> _Exercise goal_
Output every line of the entries from the line containing "IMAGENS ENGRAÇADAS" through the last, exactly, with no other content.

> _Source records_
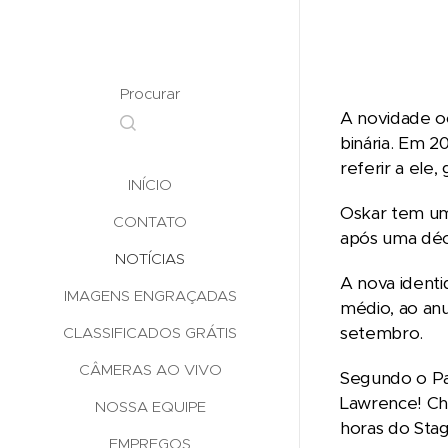
Procurar
A novidade o
binária. Em 2
referir a ele
INÍCIO
Oskar tem um
CONTATO
após uma déc
NOTÍCIAS
A nova ident
IMAGENS ENGRAÇADAS
médio, ao anu
setembro.
CLASSIFICADOS GRÁTIS
CÂMERAS AO VIVO
Segundo o Pa
Lawrence! Che
NOSSA EQUIPE
horas do Stage
EMPREGOS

> _Task result_
IMAGENS ENGRAÇADAS
médio, ao anu
setembro.
CLASSIFICADOS GRÁTIS
CÂMERAS AO VIVO
Segundo o Pa
Lawrence! Che
NOSSA EQUIPE
horas do Stage
EMPREGOS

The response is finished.